In a scoreline that will renew the debate over whether such encounters should retain their first-class status, Durham UCCE, missing the injured allrounder Luke Blackaby, were bowled out by Durham in just 101 deliveries. Having been set an improbable 392 to win, it meant the students lost by 373 runs.
The entire game was something of a mismatch. Durham MCCU had been 18 for 6 in their first innings before a late rally lifted them to 117, while Durham declared in both their innings. Ben Stokes, the allrounder who made his debut in England's limited-overs teams last summer, claimed four wickets for three runs in Durham MCCU's second innings as the students collapsed from 15 for 3 to 18 all out.
"It's the worst day we've ever had," Graeme Fowler, the Durham MCCU coach and former England opening batsman told ESPNcricinfo afterwards. "It was dreadful. But, while we've had a nightmare, I hope people remember the good we do for the game. You know Michael Schumacher has the odd car crash: he's still a pretty good driver.
"Don't get me wrong: we were not good enough today. The pitch couldn't have been designed to help the Durham attack any more than it did - the ball was moving all over the place - but we played some soft cricket and the guys have left under no illusions that they have not performed well enough. They are mortified by their performance."
Durham MCCU has an outstanding record of producing cricketers. Their former graduates include Andrew Strauss, James Foster, Ben Hutton and Will Smith and, since their formation in 1997, 53 players have passed through their system and into the professional county game.
Nor are they funded by the ECB. Instead the six MCCU sides - Oxford, Cambridge, Loughborough, Durham, Cardiff and Leeds/Bradford - are funded by the MCC, with each receiving around £75,000 per year. Around 20% of current England-qualified county cricketers have passed through one of the six centres of excellence, with Durham accounting for 8% of them.
"At the time we started, I never thought we should have been given first-class status," Fowler admitted. "It just seemed like we were producing a rod for our own back to judge us by first-class results. That is not really what we are about. I wanted us to play against the counties - that is important - but I didn't see why those games had to be defined as first-class.
"There was already debate about whether Oxford and Cambridge should have first-class status but then they added us to the list and last winter they added Leeds/Bradford and Cardiff, too. I'm not convinced that is the right approach.
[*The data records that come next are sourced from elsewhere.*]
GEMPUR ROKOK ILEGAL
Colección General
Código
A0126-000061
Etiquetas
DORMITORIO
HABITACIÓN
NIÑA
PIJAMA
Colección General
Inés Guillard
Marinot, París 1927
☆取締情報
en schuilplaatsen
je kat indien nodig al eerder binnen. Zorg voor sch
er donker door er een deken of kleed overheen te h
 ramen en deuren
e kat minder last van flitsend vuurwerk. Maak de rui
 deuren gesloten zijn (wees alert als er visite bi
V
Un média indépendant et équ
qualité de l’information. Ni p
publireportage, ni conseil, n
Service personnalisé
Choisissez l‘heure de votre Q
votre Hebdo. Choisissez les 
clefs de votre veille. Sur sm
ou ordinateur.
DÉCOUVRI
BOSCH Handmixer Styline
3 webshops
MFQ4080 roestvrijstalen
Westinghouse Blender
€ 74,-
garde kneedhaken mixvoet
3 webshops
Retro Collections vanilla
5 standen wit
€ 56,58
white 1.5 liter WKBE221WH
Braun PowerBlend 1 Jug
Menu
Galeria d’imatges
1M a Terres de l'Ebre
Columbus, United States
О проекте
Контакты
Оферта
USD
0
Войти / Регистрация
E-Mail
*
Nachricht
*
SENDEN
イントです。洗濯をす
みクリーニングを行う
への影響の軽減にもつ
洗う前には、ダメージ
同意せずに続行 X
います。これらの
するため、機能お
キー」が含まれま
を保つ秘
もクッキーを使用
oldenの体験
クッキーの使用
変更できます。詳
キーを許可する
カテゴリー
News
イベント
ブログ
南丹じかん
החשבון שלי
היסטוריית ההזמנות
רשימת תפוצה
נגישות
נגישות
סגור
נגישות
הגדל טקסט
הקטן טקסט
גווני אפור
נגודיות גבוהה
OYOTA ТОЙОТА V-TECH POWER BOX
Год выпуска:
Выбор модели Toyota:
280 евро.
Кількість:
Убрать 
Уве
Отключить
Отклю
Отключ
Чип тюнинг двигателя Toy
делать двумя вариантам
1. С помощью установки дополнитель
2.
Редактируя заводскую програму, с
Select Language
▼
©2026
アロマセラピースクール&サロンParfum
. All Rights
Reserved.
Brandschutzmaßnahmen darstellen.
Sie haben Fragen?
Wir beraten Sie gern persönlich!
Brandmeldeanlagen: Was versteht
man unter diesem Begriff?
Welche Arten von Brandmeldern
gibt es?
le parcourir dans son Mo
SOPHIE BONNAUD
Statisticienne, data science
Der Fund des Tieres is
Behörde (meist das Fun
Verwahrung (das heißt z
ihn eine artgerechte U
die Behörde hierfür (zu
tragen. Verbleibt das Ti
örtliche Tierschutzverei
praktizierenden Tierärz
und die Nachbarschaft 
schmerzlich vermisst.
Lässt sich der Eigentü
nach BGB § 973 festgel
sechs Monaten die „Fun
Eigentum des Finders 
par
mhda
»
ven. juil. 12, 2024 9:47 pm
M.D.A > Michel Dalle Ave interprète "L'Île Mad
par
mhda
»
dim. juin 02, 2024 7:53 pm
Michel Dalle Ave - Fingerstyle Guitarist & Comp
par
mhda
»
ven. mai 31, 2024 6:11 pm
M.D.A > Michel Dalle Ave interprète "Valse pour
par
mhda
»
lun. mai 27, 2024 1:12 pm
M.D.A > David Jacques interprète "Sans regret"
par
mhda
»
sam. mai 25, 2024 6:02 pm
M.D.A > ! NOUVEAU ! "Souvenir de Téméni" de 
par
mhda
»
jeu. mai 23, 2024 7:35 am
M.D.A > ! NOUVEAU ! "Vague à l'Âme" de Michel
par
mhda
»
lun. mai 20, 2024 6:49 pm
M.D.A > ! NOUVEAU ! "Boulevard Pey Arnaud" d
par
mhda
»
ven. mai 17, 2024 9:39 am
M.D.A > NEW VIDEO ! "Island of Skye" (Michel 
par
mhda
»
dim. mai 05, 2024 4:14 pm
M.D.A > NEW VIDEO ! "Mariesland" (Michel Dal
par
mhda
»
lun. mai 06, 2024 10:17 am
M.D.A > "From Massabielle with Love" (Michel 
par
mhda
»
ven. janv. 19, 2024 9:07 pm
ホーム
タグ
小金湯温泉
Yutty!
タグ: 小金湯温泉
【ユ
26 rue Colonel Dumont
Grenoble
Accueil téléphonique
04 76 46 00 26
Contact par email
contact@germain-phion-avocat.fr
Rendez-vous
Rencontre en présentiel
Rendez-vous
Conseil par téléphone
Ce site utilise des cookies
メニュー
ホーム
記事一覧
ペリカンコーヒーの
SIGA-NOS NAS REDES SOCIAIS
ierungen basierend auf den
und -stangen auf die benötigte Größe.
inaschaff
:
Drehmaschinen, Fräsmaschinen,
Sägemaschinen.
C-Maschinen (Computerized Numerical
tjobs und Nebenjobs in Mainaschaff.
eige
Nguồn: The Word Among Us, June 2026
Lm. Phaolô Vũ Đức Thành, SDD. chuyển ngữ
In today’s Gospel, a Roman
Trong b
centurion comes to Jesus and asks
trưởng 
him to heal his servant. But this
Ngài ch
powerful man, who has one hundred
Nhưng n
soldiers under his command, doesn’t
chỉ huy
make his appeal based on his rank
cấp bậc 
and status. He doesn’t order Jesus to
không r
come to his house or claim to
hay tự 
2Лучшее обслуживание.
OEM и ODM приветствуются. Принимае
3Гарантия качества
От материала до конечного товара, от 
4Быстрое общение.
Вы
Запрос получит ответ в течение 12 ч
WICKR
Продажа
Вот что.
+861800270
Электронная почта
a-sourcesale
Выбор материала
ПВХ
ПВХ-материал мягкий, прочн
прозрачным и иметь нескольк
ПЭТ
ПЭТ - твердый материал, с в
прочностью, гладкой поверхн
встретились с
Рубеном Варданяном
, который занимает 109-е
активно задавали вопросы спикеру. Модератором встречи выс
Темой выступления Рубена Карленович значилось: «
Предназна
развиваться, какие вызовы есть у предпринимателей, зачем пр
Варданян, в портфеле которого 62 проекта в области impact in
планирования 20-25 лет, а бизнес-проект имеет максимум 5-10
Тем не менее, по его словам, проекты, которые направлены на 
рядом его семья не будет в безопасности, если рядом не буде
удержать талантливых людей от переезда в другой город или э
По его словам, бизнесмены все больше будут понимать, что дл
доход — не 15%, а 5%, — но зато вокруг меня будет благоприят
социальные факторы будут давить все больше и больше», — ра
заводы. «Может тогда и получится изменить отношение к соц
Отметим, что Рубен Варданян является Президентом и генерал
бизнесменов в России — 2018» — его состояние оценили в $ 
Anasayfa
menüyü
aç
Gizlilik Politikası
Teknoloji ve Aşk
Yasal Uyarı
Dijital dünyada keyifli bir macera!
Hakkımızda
"The problem is that if we lose the first-class status we may well lose the funding, too. I just hope that, because of one nightmare performance, people don't forget all the good things we have done for England cricket. Give us half a chance and we'll keep producing players, really good players, and we'll do it on a pretty small budget. Days like this don't help but they shouldn't obscure the bigger picture."